To-do item. Show every line from the items below that contains the string "reports".

The input.
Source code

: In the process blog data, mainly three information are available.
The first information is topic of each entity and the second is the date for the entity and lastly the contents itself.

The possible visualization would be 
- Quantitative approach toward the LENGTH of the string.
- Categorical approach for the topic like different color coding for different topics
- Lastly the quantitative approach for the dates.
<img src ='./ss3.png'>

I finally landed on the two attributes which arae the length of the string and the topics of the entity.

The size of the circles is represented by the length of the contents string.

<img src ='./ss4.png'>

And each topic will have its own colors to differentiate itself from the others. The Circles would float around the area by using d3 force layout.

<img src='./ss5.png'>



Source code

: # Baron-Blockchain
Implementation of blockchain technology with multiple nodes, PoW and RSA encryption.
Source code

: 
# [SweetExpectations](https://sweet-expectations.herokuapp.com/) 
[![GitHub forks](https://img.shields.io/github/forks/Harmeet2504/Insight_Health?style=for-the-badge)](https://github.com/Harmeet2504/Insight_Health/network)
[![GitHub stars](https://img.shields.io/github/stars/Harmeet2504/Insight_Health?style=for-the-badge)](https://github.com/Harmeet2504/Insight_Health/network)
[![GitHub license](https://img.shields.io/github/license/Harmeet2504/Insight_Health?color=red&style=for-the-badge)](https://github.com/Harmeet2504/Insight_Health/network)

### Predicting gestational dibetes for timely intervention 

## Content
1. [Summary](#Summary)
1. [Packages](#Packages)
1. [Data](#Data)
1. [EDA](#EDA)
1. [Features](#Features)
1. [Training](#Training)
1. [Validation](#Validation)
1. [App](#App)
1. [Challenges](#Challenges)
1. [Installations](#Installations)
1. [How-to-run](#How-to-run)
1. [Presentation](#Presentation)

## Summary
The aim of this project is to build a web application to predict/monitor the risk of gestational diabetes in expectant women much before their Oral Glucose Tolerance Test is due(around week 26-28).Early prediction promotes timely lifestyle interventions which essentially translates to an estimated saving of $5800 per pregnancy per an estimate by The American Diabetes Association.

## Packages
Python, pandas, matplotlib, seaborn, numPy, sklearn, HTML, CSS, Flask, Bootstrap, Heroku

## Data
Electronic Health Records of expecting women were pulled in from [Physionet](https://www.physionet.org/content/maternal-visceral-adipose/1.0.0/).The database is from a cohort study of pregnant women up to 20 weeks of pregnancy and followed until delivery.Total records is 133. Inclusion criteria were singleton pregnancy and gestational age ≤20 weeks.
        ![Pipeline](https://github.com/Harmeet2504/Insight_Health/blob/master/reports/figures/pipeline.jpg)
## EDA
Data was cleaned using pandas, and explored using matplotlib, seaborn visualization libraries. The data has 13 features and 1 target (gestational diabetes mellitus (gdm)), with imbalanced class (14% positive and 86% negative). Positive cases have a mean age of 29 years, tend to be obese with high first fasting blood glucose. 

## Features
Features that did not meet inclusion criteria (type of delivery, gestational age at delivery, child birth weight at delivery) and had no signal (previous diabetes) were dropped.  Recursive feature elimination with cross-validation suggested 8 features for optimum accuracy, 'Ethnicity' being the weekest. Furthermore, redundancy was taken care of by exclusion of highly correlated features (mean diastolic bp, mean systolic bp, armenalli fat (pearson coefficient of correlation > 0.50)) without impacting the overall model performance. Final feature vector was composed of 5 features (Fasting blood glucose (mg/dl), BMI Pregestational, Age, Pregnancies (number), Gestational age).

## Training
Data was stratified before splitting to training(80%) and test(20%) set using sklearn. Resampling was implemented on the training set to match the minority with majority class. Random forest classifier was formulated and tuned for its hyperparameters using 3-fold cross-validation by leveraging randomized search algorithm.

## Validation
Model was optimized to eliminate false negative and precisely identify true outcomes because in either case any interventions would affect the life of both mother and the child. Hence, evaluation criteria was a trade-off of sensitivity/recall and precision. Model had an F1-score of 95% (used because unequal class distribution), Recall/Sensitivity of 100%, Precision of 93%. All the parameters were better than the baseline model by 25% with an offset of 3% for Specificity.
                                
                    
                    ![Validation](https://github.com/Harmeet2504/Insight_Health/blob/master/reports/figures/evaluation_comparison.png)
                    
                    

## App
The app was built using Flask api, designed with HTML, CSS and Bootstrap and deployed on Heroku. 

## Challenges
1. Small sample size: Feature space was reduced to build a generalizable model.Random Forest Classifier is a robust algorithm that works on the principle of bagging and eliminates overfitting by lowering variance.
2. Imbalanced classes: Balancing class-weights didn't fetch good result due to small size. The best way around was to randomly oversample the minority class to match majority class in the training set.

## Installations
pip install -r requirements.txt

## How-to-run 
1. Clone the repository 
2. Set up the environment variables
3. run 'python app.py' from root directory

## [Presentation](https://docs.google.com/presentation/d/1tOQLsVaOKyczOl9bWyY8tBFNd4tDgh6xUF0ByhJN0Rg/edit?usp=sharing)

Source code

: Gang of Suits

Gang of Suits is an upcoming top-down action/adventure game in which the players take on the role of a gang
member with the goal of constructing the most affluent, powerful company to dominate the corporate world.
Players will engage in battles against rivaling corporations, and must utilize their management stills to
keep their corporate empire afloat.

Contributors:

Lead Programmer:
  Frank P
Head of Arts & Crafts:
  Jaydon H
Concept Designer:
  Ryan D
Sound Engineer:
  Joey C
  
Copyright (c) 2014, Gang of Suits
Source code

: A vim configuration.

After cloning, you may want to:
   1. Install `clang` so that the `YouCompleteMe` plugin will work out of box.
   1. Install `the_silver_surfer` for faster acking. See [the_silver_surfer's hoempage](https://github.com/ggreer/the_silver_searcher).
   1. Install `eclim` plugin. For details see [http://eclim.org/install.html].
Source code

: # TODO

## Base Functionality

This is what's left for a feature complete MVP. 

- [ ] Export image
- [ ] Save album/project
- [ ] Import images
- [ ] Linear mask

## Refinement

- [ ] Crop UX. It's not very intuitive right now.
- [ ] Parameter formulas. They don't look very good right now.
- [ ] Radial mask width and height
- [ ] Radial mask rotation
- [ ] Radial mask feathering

Exercise result.
        ![Pipeline](https://github.com/Harmeet2504/Insight_Health/blob/master/reports/figures/pipeline.jpg)
                    ![Validation](https://github.com/Harmeet2504/Insight_Health/blob/master/reports/figures/evaluation_comparison.png)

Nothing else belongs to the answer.